WHAT THIS TASK INVOLVES
Turn all the records below into one numbered list with one line per item, and leave out the blank lines.

■ ■ ■ ■

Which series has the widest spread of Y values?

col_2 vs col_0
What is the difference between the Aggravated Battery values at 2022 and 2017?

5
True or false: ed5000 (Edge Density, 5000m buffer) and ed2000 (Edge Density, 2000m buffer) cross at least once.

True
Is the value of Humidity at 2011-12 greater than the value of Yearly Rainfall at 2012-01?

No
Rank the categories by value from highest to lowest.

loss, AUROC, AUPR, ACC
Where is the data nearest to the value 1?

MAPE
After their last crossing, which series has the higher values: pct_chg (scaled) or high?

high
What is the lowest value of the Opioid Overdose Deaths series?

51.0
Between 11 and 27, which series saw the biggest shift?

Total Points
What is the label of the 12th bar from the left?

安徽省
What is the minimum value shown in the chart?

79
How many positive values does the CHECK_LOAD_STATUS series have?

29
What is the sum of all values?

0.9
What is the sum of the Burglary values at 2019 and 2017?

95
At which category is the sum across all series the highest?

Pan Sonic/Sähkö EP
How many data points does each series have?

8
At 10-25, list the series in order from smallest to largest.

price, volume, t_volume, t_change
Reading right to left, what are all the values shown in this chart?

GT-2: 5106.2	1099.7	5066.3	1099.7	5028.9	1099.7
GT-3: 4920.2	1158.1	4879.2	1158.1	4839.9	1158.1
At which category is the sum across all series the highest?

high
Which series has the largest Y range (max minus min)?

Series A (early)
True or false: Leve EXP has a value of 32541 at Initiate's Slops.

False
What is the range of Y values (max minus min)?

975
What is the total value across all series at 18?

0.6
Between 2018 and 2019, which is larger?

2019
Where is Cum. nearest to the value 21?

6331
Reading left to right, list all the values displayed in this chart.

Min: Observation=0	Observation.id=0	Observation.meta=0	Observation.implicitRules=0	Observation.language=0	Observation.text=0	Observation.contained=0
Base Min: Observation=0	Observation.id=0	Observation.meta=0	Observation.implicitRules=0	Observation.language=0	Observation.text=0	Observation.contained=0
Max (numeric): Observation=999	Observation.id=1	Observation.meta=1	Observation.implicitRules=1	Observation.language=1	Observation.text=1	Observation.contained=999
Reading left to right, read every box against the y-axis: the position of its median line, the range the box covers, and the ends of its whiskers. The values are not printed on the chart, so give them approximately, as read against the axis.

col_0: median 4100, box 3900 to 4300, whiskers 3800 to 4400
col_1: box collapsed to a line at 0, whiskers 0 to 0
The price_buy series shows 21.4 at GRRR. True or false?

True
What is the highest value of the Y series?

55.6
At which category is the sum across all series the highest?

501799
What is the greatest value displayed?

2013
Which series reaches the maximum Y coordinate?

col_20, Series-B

■ ■ ■ ■

EXERCISE RESULT
1. Which series has the widest spread of Y values?
2. col_2 vs col_0
3. What is the difference between the Aggravated Battery values at 2022 and 2017?
4. 5
5. True or false: ed5000 (Edge Density, 5000m buffer) and ed2000 (Edge Density, 2000m buffer) cross at least once.
6. True
7. Is the value of Humidity at 2011-12 greater than the value of Yearly Rainfall at 2012-01?
8. No
9. Rank the categories by value from highest to lowest.
10. loss, AUROC, AUPR, ACC
11. Where is the data nearest to the value 1?
12. MAPE
13. After their last crossing, which series has the higher values: pct_chg (scaled) or high?
14. high
15. What is the lowest value of the Opioid Overdose Deaths series?
16. 51.0
17. Between 11 and 27, which series saw the biggest shift?
18. Total Points
19. What is the label of the 12th bar from the left?
20. 安徽省
21. What is the minimum value shown in the chart?
22. 79
23. How many positive values does the CHECK_LOAD_STATUS series have?
24. 29
25. What is the sum of all values?
26. 0.9
27. What is the sum of the Burglary values at 2019 and 2017?
28. 95
29. At which category is the sum across all series the highest?
30. Pan Sonic/Sähkö EP
31. How many data points does each series have?
32. 8
33. At 10-25, list the series in order from smallest to largest.
34. price, volume, t_volume, t_change
35. Reading right to left, what are all the values shown in this chart?
36. GT-2: 5106.2	1099.7	5066.3	1099.7	5028.9	1099.7
37. GT-3: 4920.2	1158.1	4879.2	1158.1	4839.9	1158.1
38. At which category is the sum across all series the highest?
39. high
40. Which series has the largest Y range (max minus min)?
41. Series A (early)
42. True or false: Leve EXP has a value of 32541 at Initiate's Slops.
43. False
44. What is the range of Y values (max minus min)?
45. 975
46. What is the total value across all series at 18?
47. 0.6
48. Between 2018 and 2019, which is larger?
49. 2019
50. Where is Cum. nearest to the value 21?
51. 6331
52. Reading left to right, list all the values displayed in this chart.
53. Min: Observation=0	Observation.id=0	Observation.meta=0	Observation.implicitRules=0	Observation.language=0	Observation.text=0	Observation.contained=0
54. Base Min: Observation=0	Observation.id=0	Observation.meta=0	Observation.implicitRules=0	Observation.language=0	Observation.text=0	Observation.contained=0
55. Max (numeric): Observation=999	Observation.id=1	Observation.meta=1	Observation.implicitRules=1	Observation.language=1	Observation.text=1	Observation.contained=999
56. Reading left to right, read every box against the y-axis: the position of its median line, the range the box covers, and the ends of its whiskers. The values are not printed on the chart, so give them approximately, as read against the axis.
57. col_0: median 4100, box 3900 to 4300, whiskers 3800 to 4400
58. col_1: box collapsed to a line at 0, whiskers 0 to 0
59. The price_buy series shows 21.4 at GRRR. True or false?
60. True
61. What is the highest value of the Y series?
62. 55.6
63. At which category is the sum across all series the highest?
64. 501799
65. What is the greatest value displayed?
66. 2013
67. Which series reaches the maximum Y coordinate?
68. col_20, Series-B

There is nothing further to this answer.